The previous post had two big themes. The thought process of asking questions to define the events in a clear and detailed form was one. Introducing the basic metrics and the events that would allowed them was the other.
This post expands those two themes. The objective is to introduce concepts that will be used later to define reporting tables and dashboards and add more information to our two events.
Tidy data: observations of dimensions and measures
Tidy data is a simple concept. Think of a table or spreadsheet where each row is one and only one observation, for instance, on a purchases table, each row represents one purchase using the purchase event defined in the previous post.
Each row has a user ID, a date and a product ID. These are the dimensions. Think of dimensions as non numeric variables that you can filter or group by.
Each row has also a numeric variable representing the revenue of that purchase. This is a measure.
If you want more detail on types of data, check the Data 101 post.

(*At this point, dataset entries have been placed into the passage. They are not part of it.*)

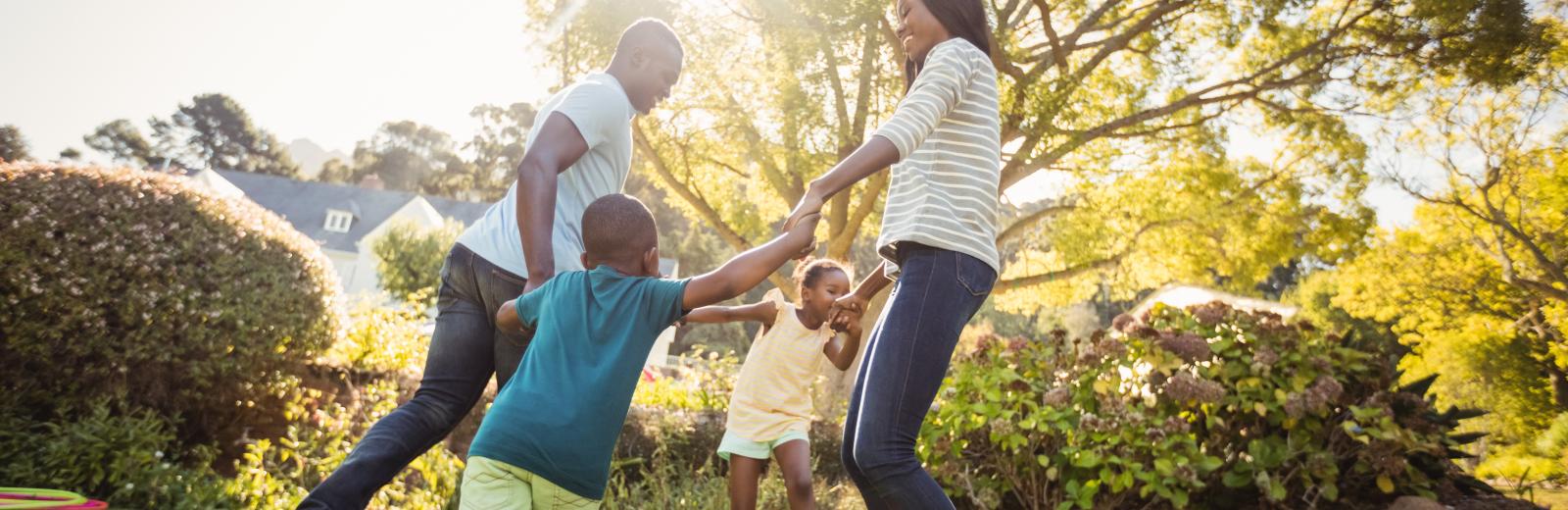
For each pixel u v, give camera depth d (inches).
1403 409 171.2
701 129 482.0
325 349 189.8
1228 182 487.8
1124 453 160.9
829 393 303.3
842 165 70.9
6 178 145.4
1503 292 610.9
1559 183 523.5
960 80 75.2
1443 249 629.6
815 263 135.2
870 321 442.6
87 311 145.6
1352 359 175.8
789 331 132.3
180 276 157.2
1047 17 424.8
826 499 172.4
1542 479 243.0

A dataset like this, where each row represents one observation and columns represent variables, either dimensions or measures is tidy data dataset.
Dates as dimensions
Dates play a very important role on game analytics. Many reports take the form of daily time series or bar charts binned by month. There are two fundamental dates. The first is the activity date, that is, that date in which the event took place. The second is the acquisition date, or the date in which the player that triggered the event was acquired. The difference in days between these two dates is the retention day. As an example for a player acquired on January 1st 2015, retention day 1 is January 2nd and retention day 9 is January 10th of the same year.
If you read Retention 101 and other posts on retention, you have seen mentions to these three variables. In practice these three when used as dimensions create two different types of datasets.

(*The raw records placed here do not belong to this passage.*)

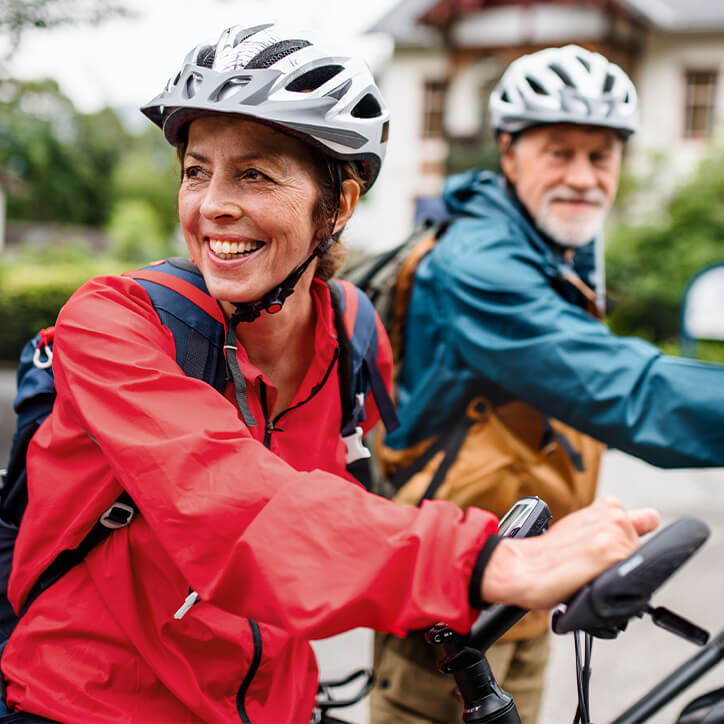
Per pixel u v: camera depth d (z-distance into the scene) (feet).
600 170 7.73
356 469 5.78
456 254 7.20
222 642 4.58
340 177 4.78
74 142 141.69
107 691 4.52
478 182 7.98
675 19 74.95
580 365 6.38
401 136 82.12
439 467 7.34
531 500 4.13
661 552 3.07
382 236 82.94
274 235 4.49
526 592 3.20
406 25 80.74
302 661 5.18
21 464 4.91
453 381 7.25
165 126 4.72
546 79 7.56
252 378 4.69
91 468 4.43
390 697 7.51
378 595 3.38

Datasets dimensioned by activity dates deal with measures that vary on absolute dates for all the players of that date. For instance you can see the revenue of 2015-01-01, 2015-01-02, etc. These are the datasets that include KPIs like Daily Active Users, Daily Revenue, etc. I call these metrics datasets.
Datasets that are dimensioned by acquisition date and/or retention day deal with values that vary on dates relative to that acquisition date being the most well known metric the retention rate. Other metrics have been mentioned in other posts appear in these datasets like Cumulative ARPU. I call these cohort datasets.

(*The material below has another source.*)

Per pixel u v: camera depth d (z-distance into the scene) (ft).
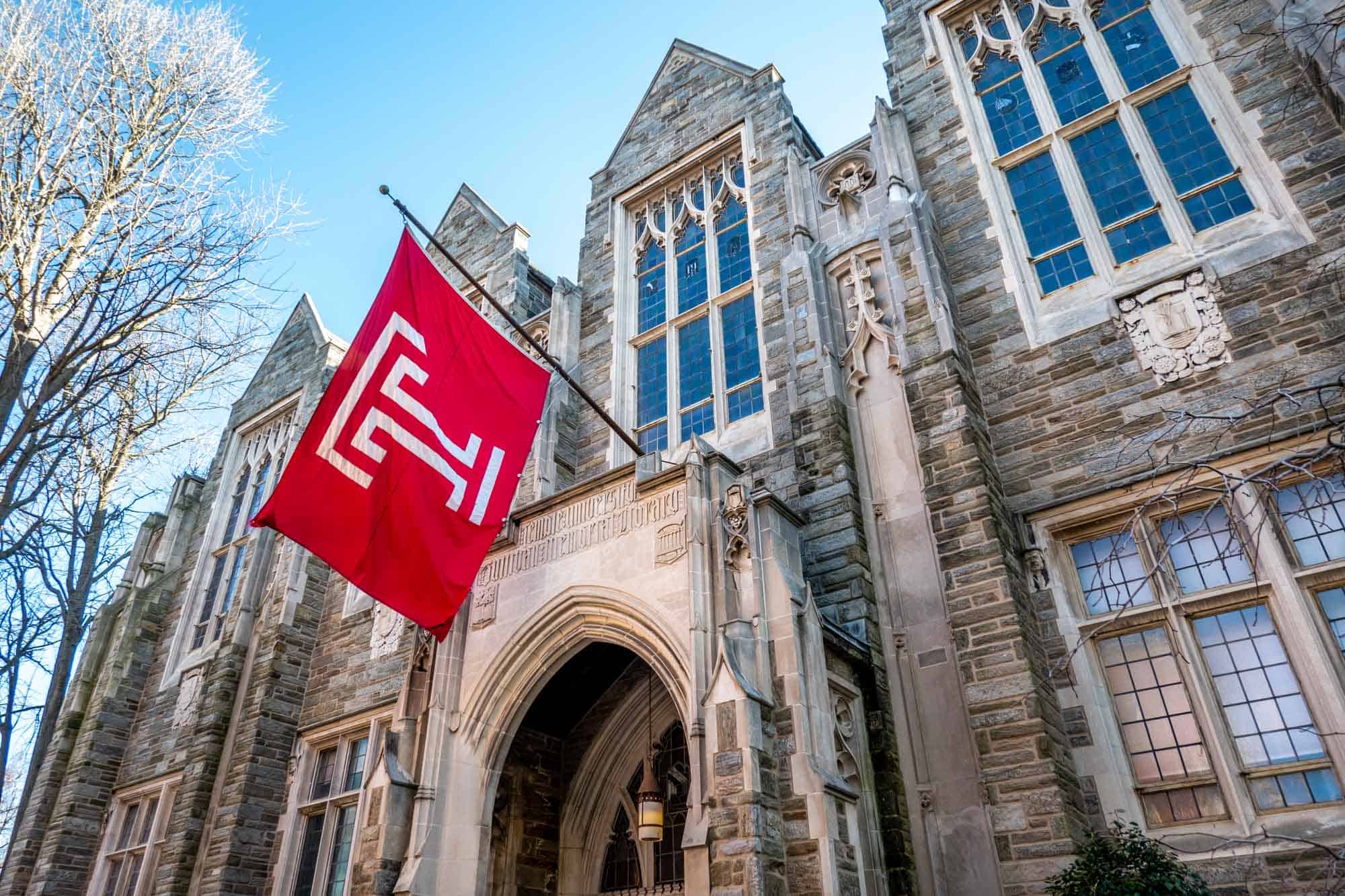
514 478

You can soft launch a game only with the two events and capture the seven metrics to have a good starting point to evaluate the performance of your game and starting making new questions. Going beyond the basic implementation starts with adding more dimensions.
By default we use two on soft launch: country and platform. Both are present in any analytics services and both should be straightforward to implement in your own in-house solution. Country and platform are relevant because different countries and different platforms render very different player behaviour.
From the two events you can calculate many measures. Instead of adding the ones missing I’ll list all the measures that I know of that are trackable by the two events. Some of them are vanity metrics that make computation easier, especially if you use a visualisation or BI tool. Others are relevant for cohort analysis or any ad-hoc analysis that you may want to perform.
Each row represents one activity date for each unique combination of dimensions.
- DAU: count of distinct session user IDs
- Payers: count of distinct purchase user IDs
- Revenue: sum of purchase revenue
- ARPDAU: Revenue/DAU
- ARPPU: Revenue/Payers
- Conversion Rate: Payers/DAU
- Purchases: count of purchase events
- Purchases per Payer: Purchases/Payers
- Sessions: count of session events
- Sessions per Player: Sessions/DAU
Each row represents one acquisition date and one retention day for each unique combination of dimensions. We can use all measures from the metrics datasets but for the sake of simplicity I only kept the ones that are used in cohort dashboards.
Consider that all variables labeled as Cumulative represent all the sums and counts until that retention day since the acquisition date.
- Cohort Size: count of distinct session user IDs on retention day 0
- Cumulative Revenue: sum of purchase revenue
- Cumulative Payers: count of distinct purchase user IDs
- Cumulative ARPU: Cumulative Revenue/Cohort Size
- Cumulative ARPPU: Cumulative Revenue/Cumulative Payers
- Conversion Rate: Cumulative Payers/Cohort Size
- Cumulative Purchases: count of purchase events
- Purchases per Payer: Cumulative Purchases/Cumulative Payers
- Retention Rate: DAU/Cohort Size
You can build reporting tables with what was defined in this post. In a way it serves as an introduction to it. If you build tables with these datasets definition you can create dashboards that would allow you to follow your game’s performance.